> _Text passage_

Why do you care about AI Existential Safety?

AI technologies can pose significant global risks to our civilization (which can be even existential), if not safely developed and appropriately regulated. In my research group, we have developed computational models (both analytic and simulated) that capture key factors of an AI development race, revealing which strategic behaviors regarding safety compliance would likely emerge in different conditions and hypothetical scenarios of the race, and how incentives can be used to drive the race into a more positive direction. This research is part of a FLI funded AI Safety grant (https://futureoflife.org/2018-ai-grant-recipients/#Han).

For development of suitable and realistic models, it is important to capture different scenarios and contexts of AI safety development (e.g., what is the relationship between safety technologies and AI capacity and the level of risks of AI systems), so as to provide suitable regulatory actions. On the other hand, our behavioral modelling work informs e.g. what is the acceptable level of risk without leading to unncessary regulation (i.e. over-regulation).

> _Stored data_

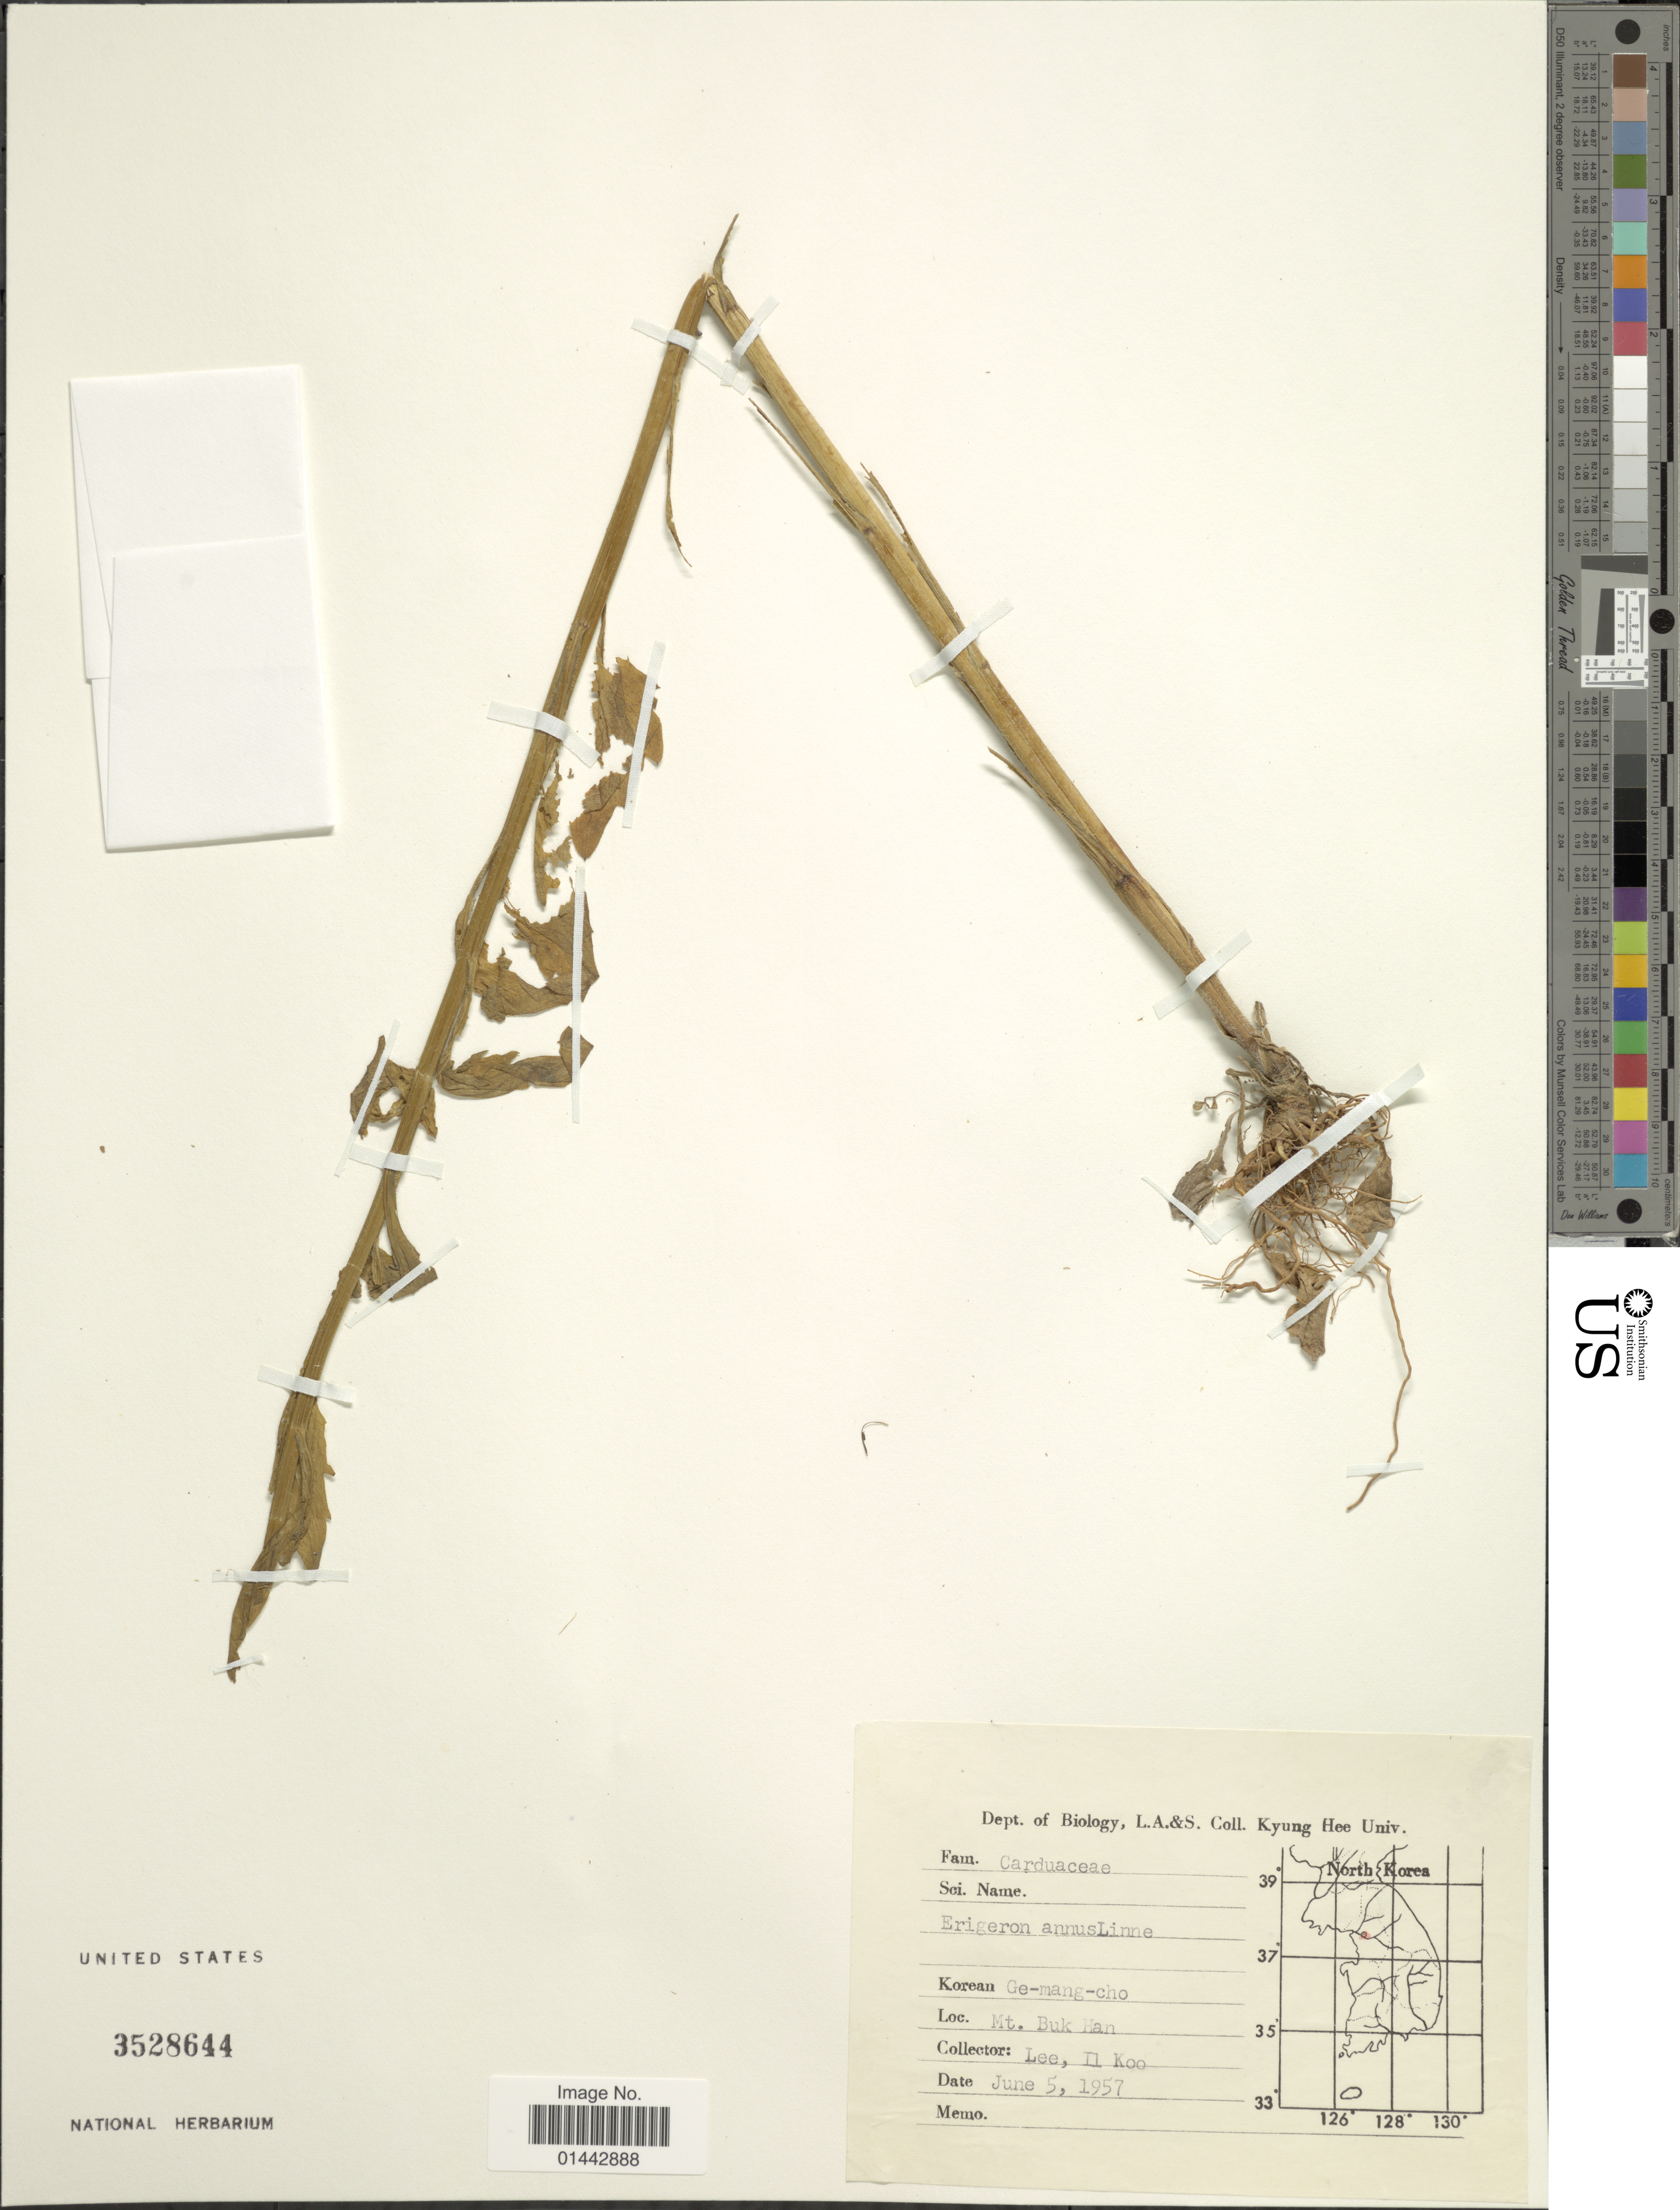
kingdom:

> _Exercise task 1_
In the AI existential safety text above, rewrite the part starting with "For development of" and going on through "regulation (i.e. over-regulation).", changing "regulatory actions" to "policy measures".
> _Exercise task 2_
According to the AI existential safety text, what two kinds of computational models has the research group developed?

> _Correct result 1_
For development of suitable and realistic models, it is important to capture different scenarios and contexts of AI safety development (e.g., what is the relationship between safety technologies and AI capacity and the level of risks of AI systems), so as to provide suitable policy measures. On the other hand, our behavioral modelling work informs e.g. what is the acceptable level of risk without leading to unncessary regulation (i.e. over-regulation).

> _Correct result 2_
Analytic and simulated models.